None of my workflows will run now. They all fail with status "Scheduling failure"

The original trouble workflow run history looks like this too:

Anybody ever run into this?

1 Like

Hey @Cam_Szarapka Can you confirm that all of your Retool containers are up and healthy? It seems possible that one or several the Workflows containers did not startup back up again as expected.

Separately, do you see any errors in your container logs from before the crash or any exit codes on your containers indicating why the instance crashed in the first place?

Hey Everett, thanks for getting back so quick!
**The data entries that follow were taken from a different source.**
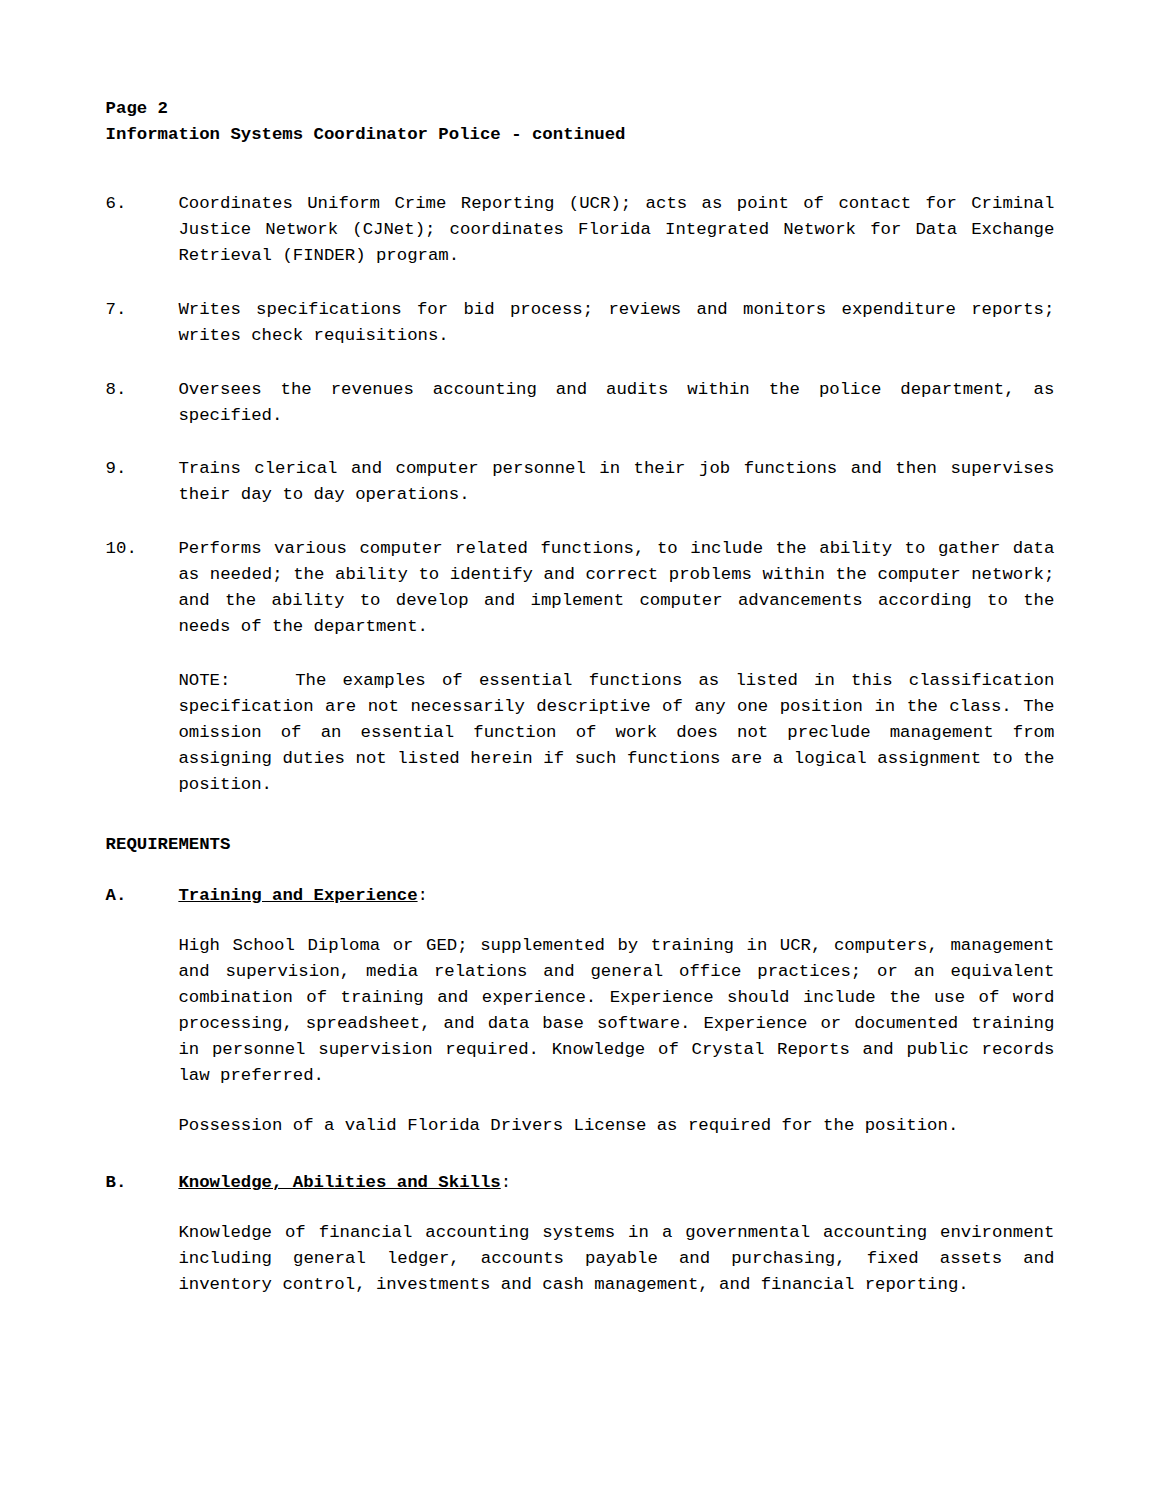Page 2
Information Systems Coordinator Police - continued
6. Coordinates Uniform Crime Reporting (UCR); acts as point of contact for Criminal Justice Network (CJNet); coordinates Florida Integrated Network for Data Exchange Retrieval (FINDER) program.
7. Writes specifications for bid process; reviews and monitors expenditure reports; writes check requisitions.
8. Oversees the revenues accounting and audits within the police department, as specified.
9. Trains clerical and computer personnel in their job functions and then supervises their day to day operations.
10. Performs various computer related functions, to include the ability to gather data as needed; the ability to identify and correct problems within the computer network; and the ability to develop and implement computer advancements according to the needs of the department.
NOTE: The examples of essential functions as listed in this classification specification are not necessarily descriptive of any one position in the class. The omission of an essential function of work does not preclude management from assigning duties not listed herein if such functions are a logical assignment to the position.
REQUIREMENTS
A. Training and Experience:
High School Diploma or GED; supplemented by training in UCR, computers, management and supervision, media relations and general office practices; or an equivalent combination of training and experience. Experience should include the use of word processing, spreadsheet, and data base software. Experience or documented training in personnel supervision required. Knowledge of Crystal Reports and public records law preferred.
Possession of a valid Florida Drivers License as required for the position.
B. Knowledge, Abilities and Skills:
Knowledge of financial accounting systems in a governmental accounting environment including general ledger, accounts payable and purchasing, fixed assets and inventory control, investments and cash management, and financial reporting.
I'm out of my breadth here so not 100% sure how to do what you're asking

Here's what I see in the AWS connect terminal:

Ah, that's helpful to see. Your temporal container is down—it's State is Exit 1—which explains why you're seeing scheduling errors. Can you try to start up the temporal container up again with sudo docker-compose up -d temporal and monitor the container logs for any errors?

Separately, can you check the CPU and Memory metrics on the VM hosting this deployment to see if the Retool instance is resource constrained?

1 Like

That fixed it! I'm not sure how to see the memory and CPU metrics in AWS but it does say we're overprovisioned. We're on a t3.xlarge

Thanks for the help Everett!

3 Likes